This is not the same as storing paragraph tags in the structure.


Ok, this is a more fundamental issue.

In my book, zz is about what you gain when you make everybody agree on a single structure that allows for rich interconnections. You get consistency, and the property that absolutely everything can be connected to everything else, and human explorability of all data.

- If you understand zzstructure, you understand the way *all* programs store their data. You can go in and look at it and modify it. - If you have a zzstructure implementation, you can edit all zzstructures. If you don't have the fancy views and bindings that are usually used for it, it's not as convenient, but still possible.

Now, your argument is, "we can view everything in zzstructure, even if it's not stored in the zzstructure itself, through spaceparts." However, something that can only be viewed through a spacepart is *not* a first-class member of the zzstructure. You don't see the actual data used. You can only manipulate the data according to the interfaces provided to you by the application programmer. You cannot see or edit the data at all if you don't have the right spacepart. You cannot use the primitives of zzstructure (such as clones and cursors) when editing the spacepart structure (if not expressly allowed by the spacepart developers). "Everything can be viewed as zzstructure" is much less strong than "everything is in zzstructure."

So: My take is that "you can show everything in zzstructure" is not a valid argument against "the data should be in zzstructure."

Hm. Seriously, I don't think that "don't put data into zzstructure, it's bad" is a sane philosophy for this project. We *have* also gotten into trouble over not putting enough into zzstructure (e.g. cell existance).

I know. This is why we need to consider the alternatives carefully.
Some ZZ structures which are interpreted by a program seem to be surprisingly
fragile, and sometimes difficult to change with the general utilities.


What exactly are you refering to? And why difficult to change?

Putting each character in its own cell (the vstreamdim approach) was a big mistake because the optimizations intended to make it work never worked correctly. But that doesn't seem to be what you're refering to. What is it?

I've been lately thinking a lot about this and whether we should, instead
of using structure as data, emphasize the point of using the structure
directly by humans. Because there things aren't as fragile.
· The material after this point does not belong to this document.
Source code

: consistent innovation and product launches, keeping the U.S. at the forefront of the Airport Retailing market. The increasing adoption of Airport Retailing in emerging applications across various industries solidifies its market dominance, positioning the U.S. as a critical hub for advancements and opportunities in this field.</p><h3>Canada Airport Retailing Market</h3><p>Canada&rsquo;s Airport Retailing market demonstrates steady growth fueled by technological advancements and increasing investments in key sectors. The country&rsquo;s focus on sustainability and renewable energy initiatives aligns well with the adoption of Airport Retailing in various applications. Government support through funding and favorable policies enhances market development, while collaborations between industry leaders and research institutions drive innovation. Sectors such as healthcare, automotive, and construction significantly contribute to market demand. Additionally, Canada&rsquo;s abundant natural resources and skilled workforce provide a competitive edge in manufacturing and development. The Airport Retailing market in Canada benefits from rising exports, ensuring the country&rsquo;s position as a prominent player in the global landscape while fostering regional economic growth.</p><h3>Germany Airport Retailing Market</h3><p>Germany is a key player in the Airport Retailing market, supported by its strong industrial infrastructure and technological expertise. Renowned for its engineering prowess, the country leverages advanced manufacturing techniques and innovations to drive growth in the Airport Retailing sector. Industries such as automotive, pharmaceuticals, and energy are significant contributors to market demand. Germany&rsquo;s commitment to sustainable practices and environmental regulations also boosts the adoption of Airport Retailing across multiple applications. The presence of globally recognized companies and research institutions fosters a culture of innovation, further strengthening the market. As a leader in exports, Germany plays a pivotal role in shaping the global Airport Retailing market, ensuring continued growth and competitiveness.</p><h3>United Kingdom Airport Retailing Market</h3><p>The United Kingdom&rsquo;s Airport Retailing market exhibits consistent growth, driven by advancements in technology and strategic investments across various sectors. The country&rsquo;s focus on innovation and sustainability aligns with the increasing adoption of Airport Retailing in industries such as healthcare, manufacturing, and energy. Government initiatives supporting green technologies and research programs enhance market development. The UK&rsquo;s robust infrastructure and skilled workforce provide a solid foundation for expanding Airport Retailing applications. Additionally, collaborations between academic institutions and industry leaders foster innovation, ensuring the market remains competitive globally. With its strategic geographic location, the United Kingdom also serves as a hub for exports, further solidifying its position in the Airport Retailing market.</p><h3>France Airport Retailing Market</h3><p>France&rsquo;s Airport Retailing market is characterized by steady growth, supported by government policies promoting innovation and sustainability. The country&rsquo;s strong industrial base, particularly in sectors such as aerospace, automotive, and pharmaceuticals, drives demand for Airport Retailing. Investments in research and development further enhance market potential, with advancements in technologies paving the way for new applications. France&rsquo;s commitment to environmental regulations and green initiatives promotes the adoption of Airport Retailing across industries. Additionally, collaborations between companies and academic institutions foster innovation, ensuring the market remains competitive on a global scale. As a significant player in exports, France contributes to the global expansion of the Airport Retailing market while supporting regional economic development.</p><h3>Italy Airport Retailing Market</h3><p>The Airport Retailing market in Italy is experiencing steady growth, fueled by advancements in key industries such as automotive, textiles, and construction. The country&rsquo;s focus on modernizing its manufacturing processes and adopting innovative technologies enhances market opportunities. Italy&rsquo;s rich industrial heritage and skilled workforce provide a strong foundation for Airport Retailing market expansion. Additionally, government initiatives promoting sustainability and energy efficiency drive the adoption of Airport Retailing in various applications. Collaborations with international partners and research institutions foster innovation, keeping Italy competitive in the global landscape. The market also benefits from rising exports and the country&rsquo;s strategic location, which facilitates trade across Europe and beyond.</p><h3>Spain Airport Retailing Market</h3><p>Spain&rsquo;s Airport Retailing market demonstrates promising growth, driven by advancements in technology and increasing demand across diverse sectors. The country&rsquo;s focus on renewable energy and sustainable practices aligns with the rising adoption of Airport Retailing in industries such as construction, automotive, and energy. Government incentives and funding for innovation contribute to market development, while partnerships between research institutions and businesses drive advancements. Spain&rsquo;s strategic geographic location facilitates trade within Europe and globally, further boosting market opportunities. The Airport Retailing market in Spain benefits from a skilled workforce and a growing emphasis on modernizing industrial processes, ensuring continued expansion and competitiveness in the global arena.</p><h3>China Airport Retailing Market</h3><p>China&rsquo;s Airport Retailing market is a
Certainly the project hasn't been emphasizing the point of using structure directly enough-- there's been this bias that 'applitude' means 'views and bindings that hide the structure.' But turning 180? and saying that structure interpreted by programs is bad or not important is just as wrong. The idea of zzstructure is that all activities around the computer take place in the same structure, allowing interconnections and overlap between *everything*, human-interpreted or program-interpreted. Additionally, applying some scrunity in human-interpreted structures allows writing programs (views and bindings) that interpret that structure and do something useful with it that's not so easily done manually-- for example, sorting according to some criteria etc.